**Aim of the task**
Would you output all the data exactly as it stands?

┄┄┄┄┄┄

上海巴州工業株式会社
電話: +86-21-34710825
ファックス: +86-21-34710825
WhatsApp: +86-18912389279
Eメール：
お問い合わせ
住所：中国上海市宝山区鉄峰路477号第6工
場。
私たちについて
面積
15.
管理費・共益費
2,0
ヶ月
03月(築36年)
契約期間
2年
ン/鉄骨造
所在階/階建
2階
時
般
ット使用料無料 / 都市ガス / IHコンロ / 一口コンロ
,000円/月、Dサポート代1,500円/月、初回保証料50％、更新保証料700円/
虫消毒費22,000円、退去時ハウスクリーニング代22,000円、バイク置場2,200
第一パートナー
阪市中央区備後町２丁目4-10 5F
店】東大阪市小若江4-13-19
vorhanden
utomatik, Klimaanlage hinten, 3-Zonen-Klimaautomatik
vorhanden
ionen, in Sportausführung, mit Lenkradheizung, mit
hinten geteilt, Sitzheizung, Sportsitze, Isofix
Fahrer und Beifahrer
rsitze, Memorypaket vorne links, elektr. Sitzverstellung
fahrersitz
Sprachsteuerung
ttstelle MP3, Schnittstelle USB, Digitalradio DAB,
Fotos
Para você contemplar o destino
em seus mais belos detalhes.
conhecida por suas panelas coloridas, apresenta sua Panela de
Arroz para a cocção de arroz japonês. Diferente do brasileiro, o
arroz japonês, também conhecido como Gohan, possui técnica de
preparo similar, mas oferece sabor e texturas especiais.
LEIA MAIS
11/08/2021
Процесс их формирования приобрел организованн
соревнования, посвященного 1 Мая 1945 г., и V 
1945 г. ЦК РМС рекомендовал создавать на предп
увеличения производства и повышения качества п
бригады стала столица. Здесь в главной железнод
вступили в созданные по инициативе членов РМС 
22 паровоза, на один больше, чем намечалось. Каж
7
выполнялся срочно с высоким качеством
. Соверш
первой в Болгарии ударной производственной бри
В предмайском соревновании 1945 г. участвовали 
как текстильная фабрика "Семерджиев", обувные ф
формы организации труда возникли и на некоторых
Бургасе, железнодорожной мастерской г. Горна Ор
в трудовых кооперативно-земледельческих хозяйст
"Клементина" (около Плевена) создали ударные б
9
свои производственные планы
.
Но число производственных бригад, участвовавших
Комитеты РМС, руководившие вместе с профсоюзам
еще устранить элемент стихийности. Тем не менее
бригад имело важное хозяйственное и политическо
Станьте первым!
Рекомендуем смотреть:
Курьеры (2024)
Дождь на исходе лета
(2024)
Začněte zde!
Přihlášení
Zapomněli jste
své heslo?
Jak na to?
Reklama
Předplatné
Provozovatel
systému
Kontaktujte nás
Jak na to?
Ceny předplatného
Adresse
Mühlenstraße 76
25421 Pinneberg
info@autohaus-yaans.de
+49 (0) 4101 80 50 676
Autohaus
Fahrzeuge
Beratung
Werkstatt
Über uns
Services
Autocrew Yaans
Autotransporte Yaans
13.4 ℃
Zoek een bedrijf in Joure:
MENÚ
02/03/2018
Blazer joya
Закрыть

┄┄┄┄┄┄

**Output**
上海巴州工業株式会社
電話: +86-21-34710825
ファックス: +86-21-34710825
WhatsApp: +86-18912389279
Eメール：
お問い合わせ
住所：中国上海市宝山区鉄峰路477号第6工
場。
私たちについて
面積
15.
管理費・共益費
2,0
ヶ月
03月(築36年)
契約期間
2年
ン/鉄骨造
所在階/階建
2階
時
般
ット使用料無料 / 都市ガス / IHコンロ / 一口コンロ
,000円/月、Dサポート代1,500円/月、初回保証料50％、更新保証料700円/
虫消毒費22,000円、退去時ハウスクリーニング代22,000円、バイク置場2,200
第一パートナー
阪市中央区備後町２丁目4-10 5F
店】東大阪市小若江4-13-19
vorhanden
utomatik, Klimaanlage hinten, 3-Zonen-Klimaautomatik
vorhanden
ionen, in Sportausführung, mit Lenkradheizung, mit
hinten geteilt, Sitzheizung, Sportsitze, Isofix
Fahrer und Beifahrer
rsitze, Memorypaket vorne links, elektr. Sitzverstellung
fahrersitz
Sprachsteuerung
ttstelle MP3, Schnittstelle USB, Digitalradio DAB,
Fotos
Para você contemplar o destino
em seus mais belos detalhes.
conhecida por suas panelas coloridas, apresenta sua Panela de
Arroz para a cocção de arroz japonês. Diferente do brasileiro, o
arroz japonês, também conhecido como Gohan, possui técnica de
preparo similar, mas oferece sabor e texturas especiais.
LEIA MAIS
11/08/2021
Процесс их формирования приобрел организованн
соревнования, посвященного 1 Мая 1945 г., и V 
1945 г. ЦК РМС рекомендовал создавать на предп
увеличения производства и повышения качества п
бригады стала столица. Здесь в главной железнод
вступили в созданные по инициативе членов РМС 
22 паровоза, на один больше, чем намечалось. Каж
7
выполнялся срочно с высоким качеством
. Соверш
первой в Болгарии ударной производственной бри
В предмайском соревновании 1945 г. участвовали 
как текстильная фабрика "Семерджиев", обувные ф
формы организации труда возникли и на некоторых
Бургасе, железнодорожной мастерской г. Горна Ор
в трудовых кооперативно-земледельческих хозяйст
"Клементина" (около Плевена) создали ударные б
9
свои производственные планы
.
Но число производственных бригад, участвовавших
Комитеты РМС, руководившие вместе с профсоюзам
еще устранить элемент стихийности. Тем не менее
бригад имело важное хозяйственное и политическо
Станьте первым!
Рекомендуем смотреть:
Курьеры (2024)
Дождь на исходе лета
(2024)
Začněte zde!
Přihlášení
Zapomněli jste
své heslo?
Jak na to?
Reklama
Předplatné
Provozovatel
systému
Kontaktujte nás
Jak na to?
Ceny předplatného
Adresse
Mühlenstraße 76
25421 Pinneberg
info@autohaus-yaans.de
+49 (0) 4101 80 50 676
Autohaus
Fahrzeuge
Beratung
Werkstatt
Über uns
Services
Autocrew Yaans
Autotransporte Yaans
13.4 ℃
Zoek een bedrijf in Joure:
MENÚ
02/03/2018
Blazer joya
Закрыть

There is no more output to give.